» Explorer le matériel:
1. Recopiez, dans le passage sur Coire, la partie qui s'ouvre sur les mots contenant "Maison des Tailleurs" et se clôt sur "introduisent un régime corporatif.".
2. D'après le passage sur Coire, en quelle année les évêques de Coire reçoivent-ils de l'empereur le titre de princes d'Empire ?
3. Traduisez en anglais cette phrase du passage sur Coire : « La cathédrale est dédiée à l'Assomption de la Vierge. »

» Passage du texte:
A l’emplacement du parc actuel s’est trouvé durant 333 ans le premier cimetière protestant, ouvert en 1529 puis remplacé en 1862 par le cimetière de Daleu. Comander y est inhumé dans une sépulture anonyme, sans pierre tombale. Un petit escalier (« scaletta ») qui menait de la chapelle funéraire au cimetière a laissé son nom à la robe pastorale traditionnellement en usage dans l’église des Grisons.

Maison des Tailleurs

Au numéro 14 de la Kirchgasse se trouve la maison des Tailleurs, qui formaient une des cinq corporations de la ville. Dans les Trois-Ligues grisonnes se manifeste au cours du XVe siècle un mouvement de démocratisation. Les bourgeois de Coire s’émancipent de la tutelle de l’évêque et introduisent un régime corporatif.

Hôtel de ville

Mentionné pour la première fois dans la deuxième moitié du XIVe siècle, l’hôtel de ville est transformé peu après en hôpital. Un nouvel hôtel de ville est alors construit à côté, avec des halles. L’hôpital, l’hôtel de ville et les halles sont détruits par l’incendie de la ville en 1464. Au-dessus de l’actuelle entrée, sur la Reichsgasse, est inscrite la date 1525, mais la salle du Conseil était déjà achevée en 1494. Coire est le chef-lieu de la Ligue de la Maison-Dieu (une des trois ligues qui forment les Grisons), et le Conseil de la ville joue un rôle décisif dans l’affaiblissement des droits seigneuriaux de l’évêque. Les halles, de 1540, servent à la fois de lieu de vente pour les marchands et de passage pour le commerce de transit.

Cathédrale et Saint-Lucius

Le bastion épiscopal s’élève à l’endroit où se trouvait déjà un site habité à l’Age du Bronze, puis un castrum romain tardif. C’est en 1170 que les évêques de Coire reçoivent de l’empereur le titre de princes d’Empire. La cathédrale est dédiée à l’Assomption de la Vierge. Au-dessus de la cathédrale, l’église catholique Saint-Lucius abrite des reliques de ce saint. En 1524, la pression du mouvement d’autonomie communale dans les Trois-Ligues oblige l’évêque Paul Ziegler à quitter la ville et à résider pour les seize années à venir dans son château de Fürstenburg, dans le Val Venosta.

» Données enregistrées:
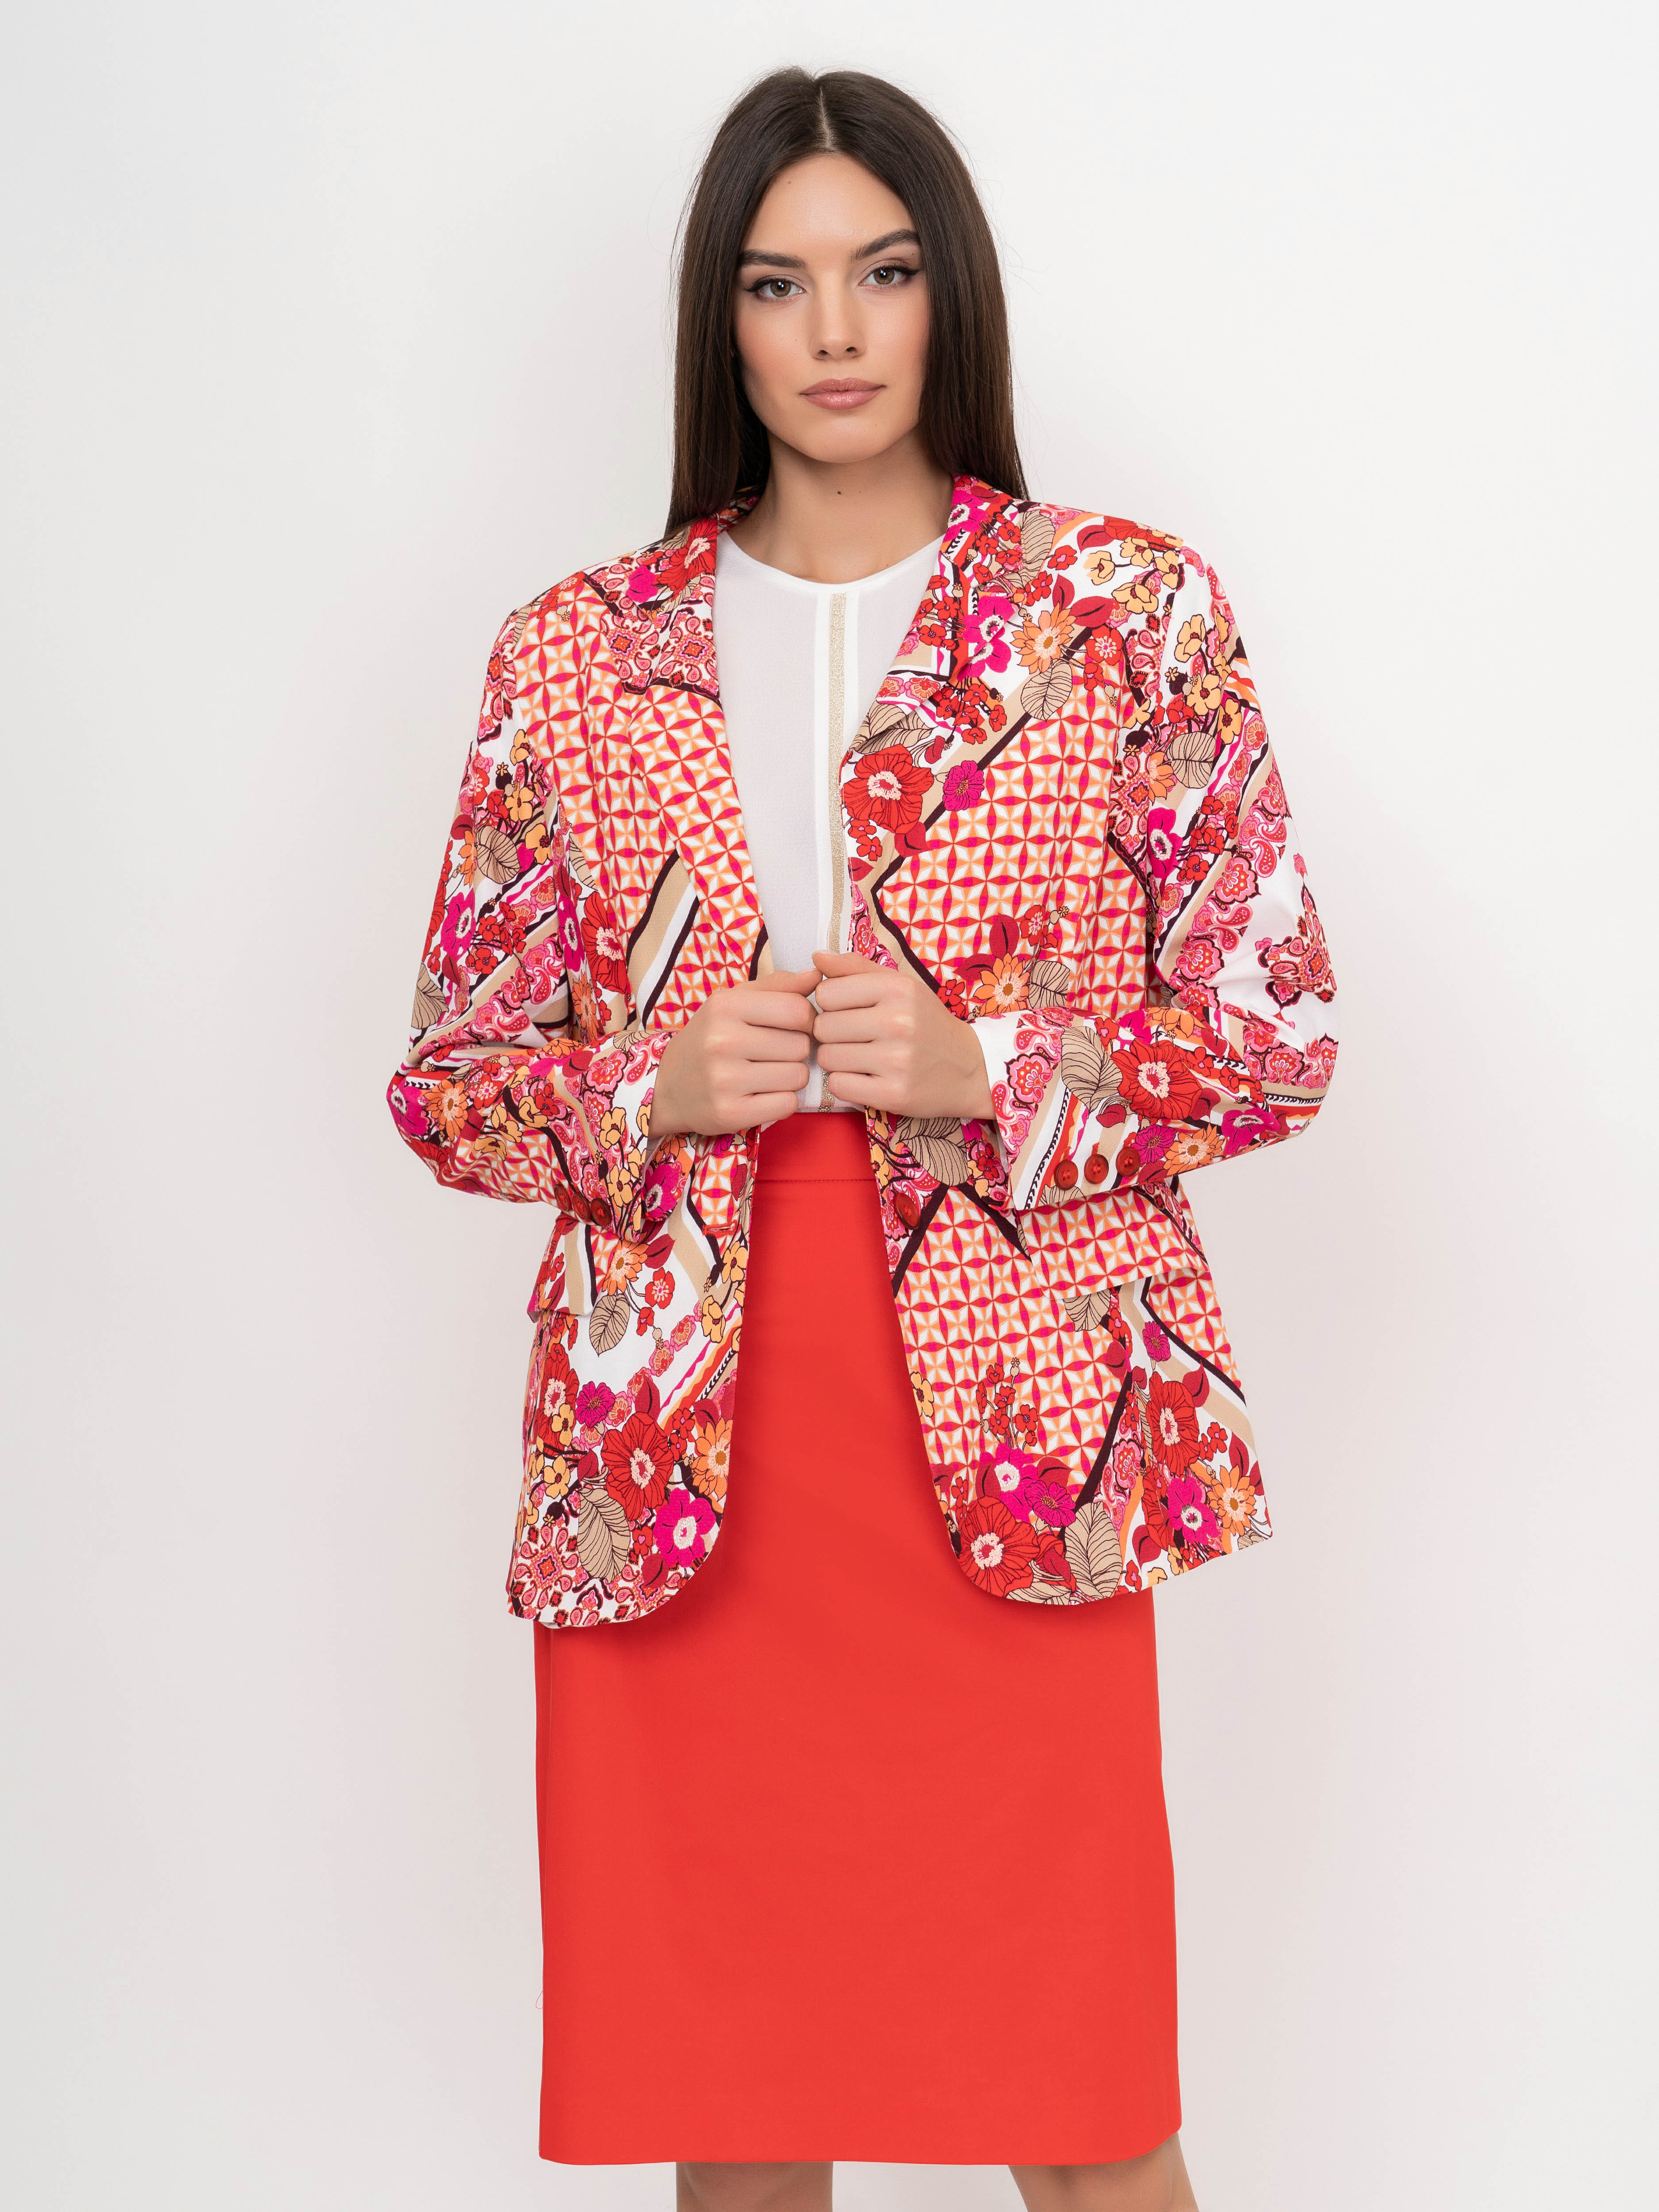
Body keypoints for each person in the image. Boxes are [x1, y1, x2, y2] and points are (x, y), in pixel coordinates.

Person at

» Liste des réponses:
1.
Maison des Tailleurs

Au numéro 14 de la Kirchgasse se trouve la maison des Tailleurs, qui formaient une des cinq corporations de la ville. Dans les Trois-Ligues grisonnes se manifeste au cours du XVe siècle un mouvement de démocratisation. Les bourgeois de Coire s’émancipent de la tutelle de l’évêque et introduisent un régime corporatif.

2. En 1170.

3. The cathedral is dedicated to the Assumption of the Virgin.